En 2040, le nombre des moins de 15 ans n’aura pas changé, alors que celui des plus de 50 ans aura augmenté de 800 millions ; ces 800 millions seront concentrés pour l’essentiel dans 10 pays émergents en Asie. En 2050, il y aura 1,6 milliards de personnes de plus de 65 ans. On rentre donc dans un monde plus vieux. Et dans un monde de vieux, tout le monde devra travailler plus longtemps.

Dans les pays pauvres qui vieillissent (et ils sont nombreux dans ce cas), c’est   particulièrement une mauvaise nouvelle, car rien n’est plus terrible, pour un pays, que de devenir vieux sans être devenu riche et d’avoir mis en place des systèmes de solidarité.

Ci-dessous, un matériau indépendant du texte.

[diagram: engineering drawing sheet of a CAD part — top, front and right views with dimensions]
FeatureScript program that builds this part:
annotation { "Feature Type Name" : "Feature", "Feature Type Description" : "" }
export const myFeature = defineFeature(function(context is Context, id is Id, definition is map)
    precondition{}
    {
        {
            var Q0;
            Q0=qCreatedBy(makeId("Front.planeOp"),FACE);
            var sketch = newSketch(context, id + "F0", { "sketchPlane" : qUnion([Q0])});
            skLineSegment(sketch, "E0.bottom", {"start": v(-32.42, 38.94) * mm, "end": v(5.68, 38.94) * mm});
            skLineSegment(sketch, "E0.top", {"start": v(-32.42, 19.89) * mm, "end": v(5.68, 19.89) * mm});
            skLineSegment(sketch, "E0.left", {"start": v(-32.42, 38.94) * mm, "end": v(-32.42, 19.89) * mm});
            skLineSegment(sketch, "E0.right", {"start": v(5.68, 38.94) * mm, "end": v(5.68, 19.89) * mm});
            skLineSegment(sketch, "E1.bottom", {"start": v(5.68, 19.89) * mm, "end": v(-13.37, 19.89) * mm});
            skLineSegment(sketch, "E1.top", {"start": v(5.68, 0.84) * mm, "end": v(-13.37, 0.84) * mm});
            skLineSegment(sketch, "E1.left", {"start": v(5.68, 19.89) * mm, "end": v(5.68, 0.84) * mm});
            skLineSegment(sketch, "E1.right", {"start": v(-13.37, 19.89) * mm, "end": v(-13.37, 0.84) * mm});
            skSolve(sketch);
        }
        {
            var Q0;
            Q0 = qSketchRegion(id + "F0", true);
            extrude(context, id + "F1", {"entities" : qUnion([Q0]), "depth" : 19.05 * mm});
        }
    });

Dans les pays riches qui se seront dotés, à temps, d’un système sérieux de sécurité sociale, comme en Europe du Nord, cela signifiera l’obligation de consacrer une part croissante des dépenses publiques, donc des impôts et des cotisations, au financement de la santé et des retraites. C’est-à-dire une profonde réorganisation de la société. En attendant de voir si un accueil et une intégration réussie d’étrangers ou un retour de la natalité domestique peut changer la donne.

Dans les autres, comme aux Etats-Unis, le marché considèrera avec convoitise les gens âgés solvables comme des consommateurs prêts à dépenser des fortunes pour ne pas mourir, clients prometteurs des produits et des services spécifiques d’une « économie de la longévité », pour se soigner, se déplacer, voyager, se loger, se nourrir, se distraire, et s’assurer contre tous les risques.

C’est encore plus vrai pour les ultra-riches, qui commencent à dépenser des fortunes dans l’espoir de rajeunir, et même dans celui, illusoire, de ne jamais mourir. Pour ces gens-là, tenants du transhumanisme, l’âge n’est qu’une maladie, dont on peut espérer guérir. Ce fantasme constitue dès aujourd’hui un marché prometteur, sur lequel se sont lancées de très nombreuses entreprises. Parmi elles, celle de Jeff Bezos (qui ne s’occupe pas que de Amazon et de la conquête de l’espace) et Yuri Milner (qui ne s’occupe pas que de ses fonds d’investissements), Altos Labs, créée en 2022, avec 3 milliards de dollars, réunissant quelques-uns des meilleurs spécialistes mondiaux de gérontologie et de génétique, promettant non seulement de restaurer la santé des gens très âgés, mais aussi de reprogrammer leurs cellules pour faire disparaître les handicaps liés à l’âge. Certaines de ces entreprises annoncent à leurs actionnaires avoir déjà obtenu des résultats significatifs, promettant de repérer un jour les facteurs du vieillissement dès l’embryon, de fournir aux plus riches les moyens de retarder leur propre vieillissement, ou même de rajeunir et de choisir l’espérance de vie de leurs enfants.

Tout cela n’est qu’une des multiples dérives à laquelle pourrait conduire l’alliance d’une démographie déclinante, de l’avidité marchande et de la folie technologique.

De fait, la véritable économie de la longévité n’est pas cette privatisation forcenée des services aux personnes âgées ; et encore moins dans le transhumanisme. Elle est d’abord dans la prévention, qui reste pourtant, l’oubli majeur de presque toutes les politiques de santé ; en particulier en France, où elle représente moins de 2% des dépenses de santé contre près de 3% en moyenne en Europe ; et où, seulement 22% des femmes éligibles ont effectué un dépistage du cancer du col de l’utérus contre une moyenne de 50% dans l’ensemble de l’Union européenne et de plus de 80% au Danemark et en Finlande.

La prévention supposerait, plus généralement, de mettre en pratique des règles simples : faire des check-up sérieux à intervalles réguliers (sans tomber dans la tyrannie de l’autosurveillance permanente de milliers de paramètres), faire une heure de sport par jour, ne plus manger de sucre artificiel, cesser de fumer, réduire massivement la consommation d’alcool et de café. Rien n’est plus simple. Et pourtant, rien n’est moins pratiqué. De fait, cela renvoie à quelque chose de plus général : comme pour l’environnement, où on se prépare plus facilement à devoir adapter les villes au réchauffement climatique qu’à faire ce qu’il faudrait pour l’éviter ; on préfère attendre d’avoir à réparer un dommage plutôt que de faire ce qu’il faut pour l’éviter. Ce serait si simple de faire autrement.